"""

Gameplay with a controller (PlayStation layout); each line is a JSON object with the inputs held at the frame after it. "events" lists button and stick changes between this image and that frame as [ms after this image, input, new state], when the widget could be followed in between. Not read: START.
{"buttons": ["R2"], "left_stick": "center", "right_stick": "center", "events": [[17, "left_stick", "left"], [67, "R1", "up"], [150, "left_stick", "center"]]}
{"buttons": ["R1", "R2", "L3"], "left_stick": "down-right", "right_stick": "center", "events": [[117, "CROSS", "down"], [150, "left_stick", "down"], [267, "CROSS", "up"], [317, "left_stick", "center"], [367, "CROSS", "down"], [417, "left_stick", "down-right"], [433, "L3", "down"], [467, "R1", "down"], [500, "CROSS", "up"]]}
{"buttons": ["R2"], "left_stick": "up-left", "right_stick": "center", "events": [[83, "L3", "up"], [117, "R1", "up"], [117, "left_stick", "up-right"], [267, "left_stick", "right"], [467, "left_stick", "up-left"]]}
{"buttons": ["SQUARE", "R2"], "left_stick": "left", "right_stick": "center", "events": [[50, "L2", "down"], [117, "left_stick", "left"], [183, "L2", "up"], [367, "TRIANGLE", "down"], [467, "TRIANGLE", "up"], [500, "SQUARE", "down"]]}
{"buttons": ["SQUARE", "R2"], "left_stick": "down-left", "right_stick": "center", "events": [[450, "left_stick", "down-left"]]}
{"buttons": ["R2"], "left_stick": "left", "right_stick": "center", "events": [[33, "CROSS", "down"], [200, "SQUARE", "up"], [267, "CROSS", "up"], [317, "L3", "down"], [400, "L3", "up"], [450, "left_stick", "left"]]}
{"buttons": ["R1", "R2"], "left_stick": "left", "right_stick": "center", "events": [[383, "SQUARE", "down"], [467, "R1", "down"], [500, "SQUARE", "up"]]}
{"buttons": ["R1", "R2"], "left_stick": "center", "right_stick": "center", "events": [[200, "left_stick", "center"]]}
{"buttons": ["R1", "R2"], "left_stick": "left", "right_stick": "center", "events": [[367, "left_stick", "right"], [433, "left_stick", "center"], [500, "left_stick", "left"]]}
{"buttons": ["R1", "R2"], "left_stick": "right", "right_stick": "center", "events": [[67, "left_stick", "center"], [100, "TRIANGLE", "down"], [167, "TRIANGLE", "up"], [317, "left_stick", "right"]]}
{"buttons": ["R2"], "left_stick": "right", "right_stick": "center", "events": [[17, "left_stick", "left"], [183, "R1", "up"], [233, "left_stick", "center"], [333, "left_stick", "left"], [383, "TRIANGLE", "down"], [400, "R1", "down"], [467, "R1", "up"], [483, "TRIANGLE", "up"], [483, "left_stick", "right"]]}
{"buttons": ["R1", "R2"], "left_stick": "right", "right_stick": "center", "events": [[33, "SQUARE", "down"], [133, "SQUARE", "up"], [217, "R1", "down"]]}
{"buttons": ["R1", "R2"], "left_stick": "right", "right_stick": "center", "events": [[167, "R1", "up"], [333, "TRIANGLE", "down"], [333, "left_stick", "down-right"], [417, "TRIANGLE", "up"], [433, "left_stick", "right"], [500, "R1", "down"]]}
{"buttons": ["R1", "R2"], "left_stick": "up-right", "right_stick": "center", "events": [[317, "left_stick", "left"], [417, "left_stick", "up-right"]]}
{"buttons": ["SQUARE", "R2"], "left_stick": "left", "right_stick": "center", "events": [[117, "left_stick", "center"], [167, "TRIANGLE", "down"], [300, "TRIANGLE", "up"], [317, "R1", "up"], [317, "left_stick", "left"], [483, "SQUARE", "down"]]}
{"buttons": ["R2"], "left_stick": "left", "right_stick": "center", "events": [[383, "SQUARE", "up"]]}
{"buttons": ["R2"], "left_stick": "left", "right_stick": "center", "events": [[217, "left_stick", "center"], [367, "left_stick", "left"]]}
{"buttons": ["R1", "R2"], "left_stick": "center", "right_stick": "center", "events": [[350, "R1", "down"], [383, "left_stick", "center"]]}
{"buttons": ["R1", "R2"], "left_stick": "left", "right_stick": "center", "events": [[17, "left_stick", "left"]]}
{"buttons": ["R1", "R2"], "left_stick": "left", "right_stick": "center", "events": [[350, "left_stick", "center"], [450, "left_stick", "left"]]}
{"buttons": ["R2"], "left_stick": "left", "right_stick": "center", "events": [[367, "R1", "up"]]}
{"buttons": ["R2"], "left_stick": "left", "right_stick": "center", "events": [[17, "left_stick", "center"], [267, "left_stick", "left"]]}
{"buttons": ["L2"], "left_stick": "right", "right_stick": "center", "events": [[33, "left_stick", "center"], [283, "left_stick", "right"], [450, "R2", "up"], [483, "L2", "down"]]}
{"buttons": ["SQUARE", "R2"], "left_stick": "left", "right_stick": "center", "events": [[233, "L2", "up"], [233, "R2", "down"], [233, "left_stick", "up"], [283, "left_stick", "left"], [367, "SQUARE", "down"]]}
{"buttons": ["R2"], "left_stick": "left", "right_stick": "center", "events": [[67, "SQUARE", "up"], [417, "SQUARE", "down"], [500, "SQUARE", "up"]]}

"""

## Exercise
Set down the whole listing again, exactly as it was given.

## Exercise output
Gameplay with a controller (PlayStation layout); each line is a JSON object with the inputs held at the frame after it. "events" lists button and stick changes between this image and that frame as [ms after this image, input, new state], when the widget could be followed in between. Not read: START.
{"buttons": ["R2"], "left_stick": "center", "right_stick": "center", "events": [[17, "left_stick", "left"], [67, "R1", "up"], [150, "left_stick", "center"]]}
{"buttons": ["R1", "R2", "L3"], "left_stick": "down-right", "right_stick": "center", "events": [[117, "CROSS", "down"], [150, "left_stick", "down"], [267, "CROSS", "up"], [317, "left_stick", "center"], [367, "CROSS", "down"], [417, "left_stick", "down-right"], [433, "L3", "down"], [467, "R1", "down"], [500, "CROSS", "up"]]}
{"buttons": ["R2"], "left_stick": "up-left", "right_stick": "center", "events": [[83, "L3", "up"], [117, "R1", "up"], [117, "left_stick", "up-right"], [267, "left_stick", "right"], [467, "left_stick", "up-left"]]}
{"buttons": ["SQUARE", "R2"], "left_stick": "left", "right_stick": "center", "events": [[50, "L2", "down"], [117, "left_stick", "left"], [183, "L2", "up"], [367, "TRIANGLE", "down"], [467, "TRIANGLE", "up"], [500, "SQUARE", "down"]]}
{"buttons": ["SQUARE", "R2"], "left_stick": "down-left", "right_stick": "center", "events": [[450, "left_stick", "down-left"]]}
{"buttons": ["R2"], "left_stick": "left", "right_stick": "center", "events": [[33, "CROSS", "down"], [200, "SQUARE", "up"], [267, "CROSS", "up"], [317, "L3", "down"], [400, "L3", "up"], [450, "left_stick", "left"]]}
{"buttons": ["R1", "R2"], "left_stick": "left", "right_stick": "center", "events": [[383, "SQUARE", "down"], [467, "R1", "down"], [500, "SQUARE", "up"]]}
{"buttons": ["R1", "R2"], "left_stick": "center", "right_stick": "center", "events": [[200, "left_stick", "center"]]}
{"buttons": ["R1", "R2"], "left_stick": "left", "right_stick": "center", "events": [[367, "left_stick", "right"], [433, "left_stick", "center"], [500, "left_stick", "left"]]}
{"buttons": ["R1", "R2"], "left_stick": "right", "right_stick": "center", "events": [[67, "left_stick", "center"], [100, "TRIANGLE", "down"], [167, "TRIANGLE", "up"], [317, "left_stick", "right"]]}
{"buttons": ["R2"], "left_stick": "right", "right_stick": "center", "events": [[17, "left_stick", "left"], [183, "R1", "up"], [233, "left_stick", "center"], [333, "left_stick", "left"], [383, "TRIANGLE", "down"], [400, "R1", "down"], [467, "R1", "up"], [483, "TRIANGLE", "up"], [483, "left_stick", "right"]]}
{"buttons": ["R1", "R2"], "left_stick": "right", "right_stick": "center", "events": [[33, "SQUARE", "down"], [133, "SQUARE", "up"], [217, "R1", "down"]]}
{"buttons": ["R1", "R2"], "left_stick": "right", "right_stick": "center", "events": [[167, "R1", "up"], [333, "TRIANGLE", "down"], [333, "left_stick", "down-right"], [417, "TRIANGLE", "up"], [433, "left_stick", "right"], [500, "R1", "down"]]}
{"buttons": ["R1", "R2"], "left_stick": "up-right", "right_stick": "center", "events": [[317, "left_stick", "left"], [417, "left_stick", "up-right"]]}
{"buttons": ["SQUARE", "R2"], "left_stick": "left", "right_stick": "center", "events": [[117, "left_stick", "center"], [167, "TRIANGLE", "down"], [300, "TRIANGLE", "up"], [317, "R1", "up"], [317, "left_stick", "left"], [483, "SQUARE", "down"]]}
{"buttons": ["R2"], "left_stick": "left", "right_stick": "center", "events": [[383, "SQUARE", "up"]]}
{"buttons": ["R2"], "left_stick": "left", "right_stick": "center", "events": [[217, "left_stick", "center"], [367, "left_stick", "left"]]}
{"buttons": ["R1", "R2"], "left_stick": "center", "right_stick": "center", "events": [[350, "R1", "down"], [383, "left_stick", "center"]]}
{"buttons": ["R1", "R2"], "left_stick": "left", "right_stick": "center", "events": [[17, "left_stick", "left"]]}
{"buttons": ["R1", "R2"], "left_stick": "left", "right_stick": "center", "events": [[350, "left_stick", "center"], [450, "left_stick", "left"]]}
{"buttons": ["R2"], "left_stick": "left", "right_stick": "center", "events": [[367, "R1", "up"]]}
{"buttons": ["R2"], "left_stick": "left", "right_stick": "center", "events": [[17, "left_stick", "center"], [267, "left_stick", "left"]]}
{"buttons": ["L2"], "left_stick": "right", "right_stick": "center", "events": [[33, "left_stick", "center"], [283, "left_stick", "right"], [450, "R2", "up"], [483, "L2", "down"]]}
{"buttons": ["SQUARE", "R2"], "left_stick": "left", "right_stick": "center", "events": [[233, "L2", "up"], [233, "R2", "down"], [233, "left_stick", "up"], [283, "left_stick", "left"], [367, "SQUARE", "down"]]}
{"buttons": ["R2"], "left_stick": "left", "right_stick": "center", "events": [[67, "SQUARE", "up"], [417, "SQUARE", "down"], [500, "SQUARE", "up"]]}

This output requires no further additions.